Our History



The American Band, founded in 1837, is one of America’s oldest civilian concert bands. It was originally organized as an all-brass band under its first leader, Joseph Green, and soon became known as one of New England’s finest brass bands, performing a variety of engagements ranging from concerts to balls to military musters. In April of 1861 the Band, whose members served as stretcher-bearers for the wounded, saw action at the battle of Bull Run. Its only casualty was the loss of its bass drum during the Union retreat.


Reeves’ American Band

In 1866, David Wallis Reeves, a renowned cornetist with the famous Dodwarth Band of New York, was hired to lead the Band. Reeves added woodwinds to the formerly all-brass group, and the ensemble became known as “Reeves’ American Band”.

It was as a composer that Reeves won the most fame during his years in Providence. He wrote over 100 marches alone, developing an American March Style that was to form the foundation for such future march greats as John Philip Sousa, Henry Fillmore and others. Under Reeves’ direction, The American Band became even more popular and soon, as the result of several national tours, became known as one of the finest in the nation.

After Reeves’ death in 1900, the Band was led by such notable musicians as Bowen R. Church, Herbert L. Clarke, Edward Fay, Warren Fales, Joseph Lemaire, Frank Wollenberg and Alfred Archambault.

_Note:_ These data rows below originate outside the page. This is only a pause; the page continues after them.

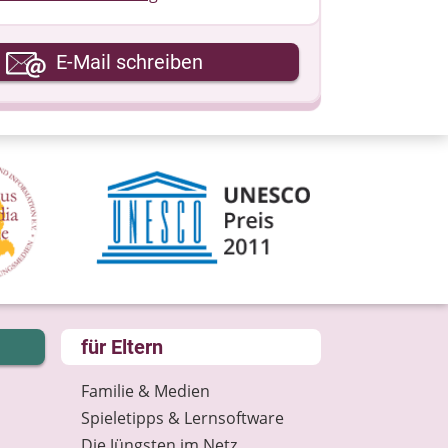
hre E-Mail-Adresse
E-Mail schreiben
hre Nachricht
für Eltern
Familie & Medien
Spieletipps & Lernsoftware
Die Jüngsten im Netz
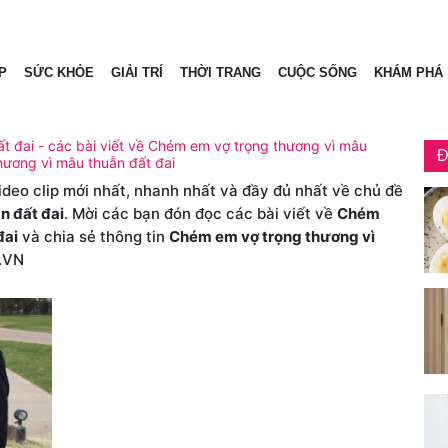
P
SỨC KHỎE
GIẢI TRÍ
THỜI TRANG
CUỘC SỐNG
KHÁM PHÁ
t đai - các bài viết về Chém em vợ trọng thương vì mâu
Đ
hương vì mâu thuẫn đất đai
video clip mới nhất, nhanh nhất và đầy đủ nhất về chủ đề
n đất đai
. Mời các bạn đón đọc các bài viết về
Chém
đai
và chia sẻ thông tin
Chém em vợ trọng thương vì
.VN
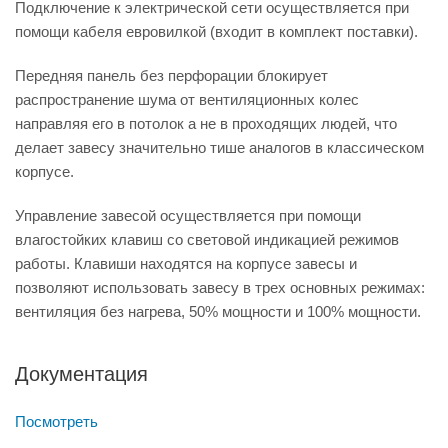
Подключение к электрической сети осуществляется при
помощи кабеля евровилкой (входит в комплект поставки).
Передняя панель без перфорации блокирует
распространение шума от вентиляционных колес
направляя его в потолок а не в проходящих людей, что
делает завесу значительно тише аналогов в классическом
корпусе.
Управление завесой осуществляется при помощи
влагостойких клавиш со световой индикацией режимов
работы. Клавиши находятся на корпусе завесы и
позволяют использовать завесу в трех основных режимах:
вентиляция без нагрева, 50% мощности и 100% мощности.
Документация
Посмотреть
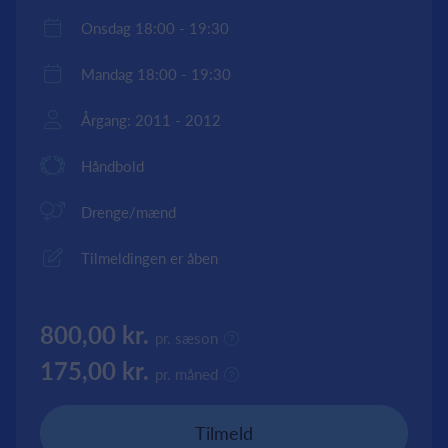
Onsdag 18:00 - 19:30
Mandag 18:00 - 19:30
Årgang: 2011 - 2012
Håndbold
Drenge/mænd
Tilmeldingen er åben
800,00 kr.
pr. sæson
175,00 kr.
pr. måned
Tilmeld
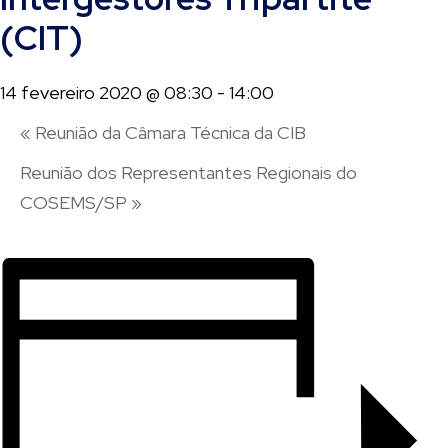
(CIT)
14 fevereiro 2020 @ 08:30
-
14:00
«
Reunião da Câmara Técnica da CIB
Reunião dos Representantes Regionais do
COSEMS/SP
»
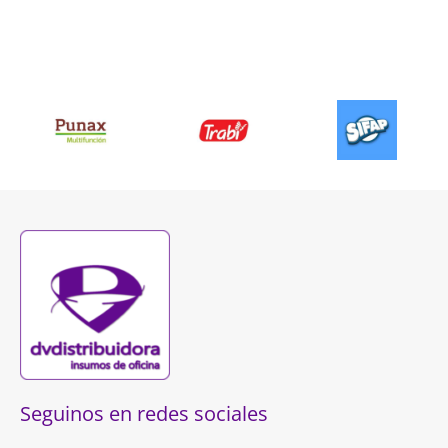
Seguinos en redes sociales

In 1978 the Band underwent a complete reorganization under a new music director, Dr. Francis M. Marciniak, Director of Bands at Rhode Island College. Since 1978 the Band has been performing between 15 to 20 concerts each year around Rhode Island and southern New England, continuing the proud tradition begun in 1837.

Since the death of Dr. Marciniak in May of 1996 the band was under the baton of Dr. Gene Pollart of the University of Rhode Island until his retirement in April of 2013. Currently the Band is under the leadership of Dr. Brian Cardany of the University of Rhode Island.